The holidays are a time for celebration. And as our teenagers progress through high school, there are a series of celebratory events – prom, graduation, the last football game or track meet, etc. How families celebrate at home is their own business. But when others outside the home are involved, it can become the community's interest. That is the case with serving alcohol to minors.

If you are holding parties for youth outside of your family in your home, or allowing your children to do so, and alcohol is being served to youth under the age of 21, then you are breaking the law. More importantly, you are endangering young lives.

Please stop. If you don't, the county will stop you. At my motion, the Board of Supervisors unanimously directed our Police Department to arrest parents who host for minors parties where alcohol is served. We care about our kids.

The adolescent brain is still developing its ability to engage in reasoned thought. When alcohol is introduced, the brain's reasoning capability is further reduced.
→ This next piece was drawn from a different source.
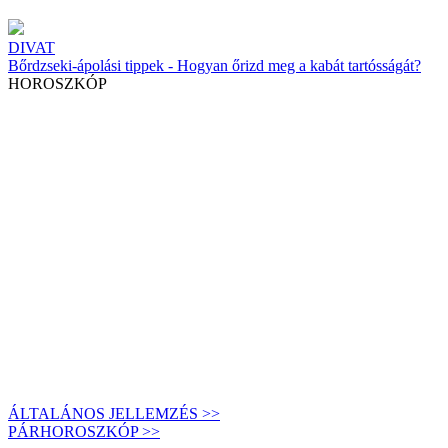
DIVAT
Bőrdzseki-ápolási tippek - Hogyan őrizd meg a kabát tartósságát?
HOROSZKÓP
ÁLTALÁNOS JELLEMZÉS >>
PÁRHOROSZKÓP >>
This is why youth who drink alcohol are even more susceptible to risky behaviors and peer pressure.

At its worst, teen drinking can result in drunk driving, assault, drug use, teen pregnancy, injury, or even death. When parents provide youth with alcohol, they are directly endangering the lives of those youth who drink.

Serving alcohol to youth is also a missed opportunity to set a good example.

The 2016 Fairfax County Youth Survey shows that 93 percent of teens do not drink alcohol when their parents clearly conveyed their belief that it was very wrong to drink underage. But when teens thought their parents were ok with underage drinking, then 53 percent did drink.

Our kids may not listen to us, but they do watch us and learn from us. We should all be positive role models for the youth in our community, both in our homes and outside.

Why do some parents serve alcohol to their children's friends? Some believe it strengthens their bonds to their own children. Others believe it will make their kids more popular. Some may believe it makes them (as parents) more popular with kids. Others believe that kids will drink anyway, so it would be better if they did so under some sort of supervision.

To be blunt, none of these reasons is a good reason. There are far more constructive ways to be popular than to serve alcohol, and adults, especially parents, have an additional responsibility to be good role models.

I strongly support the parents' organization "Parents Who Host Lost the Most." Parents who serve alcohol to other kids need to be held accountable.

Every year some youth in our county die needlessly, or are badly injured or otherwise subject to harmful results, due to drinking alcohol. Let's join together to help our kids stay safe. And for those who don't wish to join us, please know our police department will be out looking for you. Don't serve alcohol to minors.